I can’t remember a time when Star Wars wasn’t a part of my life. Snowball fights where the big kids were AT-ATs. Light saber duels with wrapping paper tubes. My brother making Darth Vader jokes while being hooked up to breathing machines. Star Wars ran like a river through my childhood – an abstract knowledge, bits and pieces acquired like overheard conversation.
Then it happened. A cold spring day in 1997, my dad took me to see the Special Edition release of Star Wars: A New Hope. A red velvet rope attempting to class up an aging cinema, my dad, reassuring, as we wove our way through the crowd, down stairs coated in aging purple carpet, past bored teenagers popping corn, into the theatre. The lights dimmed and those first words scrawled past; “A long time ago, in a galaxy far, far, away…”
I was hooked. Books, comics, games, I devoured it all. From the Junior Jedi Knights to the Old Republic, I consumed it all. Looking back on my childhood, most of it was spent with a Timothy Zahn novel. Other girls were spending their allowance on mascara or miniskirts: I obsessed over the release dates of new X-wing novels. Being a huge nerd and a Star Wars fan quickly became integral to my identity, especially as the internet grew. From my computer in Smalltown, Canada, I could connect with other fans across the globe. We chatted and gamed, spending years in a SW MMB RPG.
I’d found my tribe.
Being “That Girl Who Likes Star Wars” in high school was isolating, and yet it gave me a world to escape into. A place where I could dream. In the Star Wars universe, no one ever tells Jaina Solo she can’t do something. Mara Jade overcomes the influence and manipulations of the Emperor. Corran Horn explores the complicated relationship between Law, Justice, and doing Right. Through these characters, I learned to understand a world much larger than the one I lived in.
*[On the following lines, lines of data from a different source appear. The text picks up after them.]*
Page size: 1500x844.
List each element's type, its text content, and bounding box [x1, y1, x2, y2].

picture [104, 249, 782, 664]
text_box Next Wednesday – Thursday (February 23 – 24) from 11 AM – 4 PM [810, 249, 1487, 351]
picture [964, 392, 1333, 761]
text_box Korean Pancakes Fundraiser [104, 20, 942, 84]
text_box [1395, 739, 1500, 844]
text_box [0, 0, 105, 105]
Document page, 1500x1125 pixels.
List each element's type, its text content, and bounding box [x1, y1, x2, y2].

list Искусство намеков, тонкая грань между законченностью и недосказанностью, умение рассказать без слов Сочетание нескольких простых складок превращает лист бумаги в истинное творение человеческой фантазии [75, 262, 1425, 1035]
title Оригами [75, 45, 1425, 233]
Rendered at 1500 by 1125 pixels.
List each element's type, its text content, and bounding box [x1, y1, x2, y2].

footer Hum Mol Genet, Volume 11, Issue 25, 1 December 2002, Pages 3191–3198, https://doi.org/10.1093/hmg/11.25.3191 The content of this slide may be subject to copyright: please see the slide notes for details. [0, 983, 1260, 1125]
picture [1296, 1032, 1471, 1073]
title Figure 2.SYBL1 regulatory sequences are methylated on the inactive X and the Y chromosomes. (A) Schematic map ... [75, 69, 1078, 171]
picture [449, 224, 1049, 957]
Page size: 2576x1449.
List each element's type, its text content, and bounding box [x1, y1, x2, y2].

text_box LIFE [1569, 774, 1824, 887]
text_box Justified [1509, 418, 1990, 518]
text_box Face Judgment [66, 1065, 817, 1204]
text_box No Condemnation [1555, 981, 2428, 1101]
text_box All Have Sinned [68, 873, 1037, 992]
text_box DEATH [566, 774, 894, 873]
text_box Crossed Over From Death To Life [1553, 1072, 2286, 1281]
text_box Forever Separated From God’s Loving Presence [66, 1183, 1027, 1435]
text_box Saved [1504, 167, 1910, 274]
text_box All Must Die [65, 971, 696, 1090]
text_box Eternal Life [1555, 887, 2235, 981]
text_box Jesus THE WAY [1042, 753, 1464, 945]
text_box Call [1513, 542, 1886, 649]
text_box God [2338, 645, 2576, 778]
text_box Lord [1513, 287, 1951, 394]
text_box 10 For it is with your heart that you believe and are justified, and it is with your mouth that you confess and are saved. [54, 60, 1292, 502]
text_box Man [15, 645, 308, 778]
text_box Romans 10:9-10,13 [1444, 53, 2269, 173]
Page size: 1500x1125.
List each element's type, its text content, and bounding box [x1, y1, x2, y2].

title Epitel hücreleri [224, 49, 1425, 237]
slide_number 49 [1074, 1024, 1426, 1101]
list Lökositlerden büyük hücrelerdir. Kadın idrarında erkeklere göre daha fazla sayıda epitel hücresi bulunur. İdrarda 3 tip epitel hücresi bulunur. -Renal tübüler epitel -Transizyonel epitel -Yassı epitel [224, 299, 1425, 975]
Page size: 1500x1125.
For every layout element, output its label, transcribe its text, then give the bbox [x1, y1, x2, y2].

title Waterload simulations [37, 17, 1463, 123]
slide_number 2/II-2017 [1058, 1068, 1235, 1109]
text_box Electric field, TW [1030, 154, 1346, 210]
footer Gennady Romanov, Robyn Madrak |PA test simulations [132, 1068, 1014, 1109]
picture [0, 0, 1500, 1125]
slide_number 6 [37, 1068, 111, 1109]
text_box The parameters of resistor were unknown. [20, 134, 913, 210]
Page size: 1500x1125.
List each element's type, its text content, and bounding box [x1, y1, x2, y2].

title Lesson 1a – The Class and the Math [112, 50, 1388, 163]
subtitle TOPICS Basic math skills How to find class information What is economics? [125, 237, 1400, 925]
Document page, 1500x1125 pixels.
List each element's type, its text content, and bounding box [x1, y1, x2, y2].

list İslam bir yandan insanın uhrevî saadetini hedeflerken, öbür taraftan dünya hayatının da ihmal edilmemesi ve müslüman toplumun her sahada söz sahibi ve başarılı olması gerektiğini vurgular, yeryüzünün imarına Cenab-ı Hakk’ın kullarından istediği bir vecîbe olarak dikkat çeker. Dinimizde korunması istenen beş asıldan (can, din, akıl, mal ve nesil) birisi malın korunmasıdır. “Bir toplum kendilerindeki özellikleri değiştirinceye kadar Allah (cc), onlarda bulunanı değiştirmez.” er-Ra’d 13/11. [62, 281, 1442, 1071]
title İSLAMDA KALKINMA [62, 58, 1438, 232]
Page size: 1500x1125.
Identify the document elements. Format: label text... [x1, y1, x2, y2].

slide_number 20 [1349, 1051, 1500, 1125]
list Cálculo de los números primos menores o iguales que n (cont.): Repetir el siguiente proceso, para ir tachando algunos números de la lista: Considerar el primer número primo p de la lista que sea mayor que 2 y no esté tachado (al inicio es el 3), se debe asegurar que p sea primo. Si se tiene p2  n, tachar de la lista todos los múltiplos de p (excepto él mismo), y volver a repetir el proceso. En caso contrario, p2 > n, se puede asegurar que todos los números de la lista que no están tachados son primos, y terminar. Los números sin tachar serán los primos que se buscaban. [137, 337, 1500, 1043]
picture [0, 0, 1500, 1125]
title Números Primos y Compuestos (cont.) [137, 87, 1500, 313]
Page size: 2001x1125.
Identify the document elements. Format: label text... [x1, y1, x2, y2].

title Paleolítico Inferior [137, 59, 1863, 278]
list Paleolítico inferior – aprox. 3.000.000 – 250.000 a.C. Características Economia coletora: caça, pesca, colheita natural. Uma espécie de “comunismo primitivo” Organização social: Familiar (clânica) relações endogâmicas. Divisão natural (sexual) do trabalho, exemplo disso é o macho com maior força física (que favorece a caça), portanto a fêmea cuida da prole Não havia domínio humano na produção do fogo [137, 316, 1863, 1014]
When George Lucas announced the prequels, I bought in hard. Opening day tickets with my dad, prepared to relive that first magic moment – and nope. Instead of the world I’d known, I got two hours on a trade dispute featuring more plot holes than CGI. Even the supreme hotness of Ewen Mcgregor could not save it. My soul was crushed. Still, I could not give up on Star Wars; too much of myself had I given it.
Maybe, I thought, I could just restrict myself to the post expanded universe, write off all that prequel nonsense, and focus on the characters I love: Anakin Solo, Wedge Antilles, Kyp Durron… they were safe. So I built my knowledge, showing off to nerds and smiting casual fans. Was I kind of a brat about it? Totally. Was I a little overly emotionally invested? Definitely. I loved Star Wars, but Star Wars never loved me back.
Sometime in high school, the Yuuzhan Vong invaded. A major event that wiped out several key characters, including Chewbacca and Anakin Solo, just for dramatic effect. I cried. I raged. I stopped reading. Slowly, the books were packed away. The RPG died off as players grew up and I started to find other ways to define myself… but in my heart, I couldn’t let go. I’d catch myself glancing over titles at the book store, making sure my favorite characters were still okay.
When Disney bought Star Wars, I knew it was the end. They removed the pre-existing books from canon, marking my childhood “Invalid.” They turned R2-D2 into a humidifier. They started selling Star Wars branded oranges. I watched as they took this esoteric thing I loved and gave it to everyone. Don’t get me wrong, Star Wars has always been a marketing machine. It’s a fantastic vehicle to sell toys and I get that. It’s just hard to watch. The fact is, for better or for worse, now that Disney has Star Wars they’re going to keep making movies, tv shows, comics, and toys until the end of time. We’re going to have new Star Wars forever… and there’s something terrifying in that.
Suddenly, everyone is a Star Wars fan, and I just want to scream, “No! That’s not true – that’s impossible! You’re not a REAL fan! You’ve come late to the party and are claiming it was yours the whole time. You didn’t live through it like we did – you don’t even know who anyone is!”
And yet I don’t. Who am I to deny someone the chance to love something I love? Even if it hurts to hear people mispronounce names or places, I don’t correct them like I would have 15 years ago. If you truly love something you need to let it go. So, I’m trying. I’m trying to accept that the thing I love has changed, and maybe? Maybe it’ll be okay… and if I’m lucky? Maybe better.
If there’s one thing that I’ve learned from Star Wars, it’s that good is stronger than evil.
Unless they change the underlying themes… but then, I guess I’ll have to wait to find out.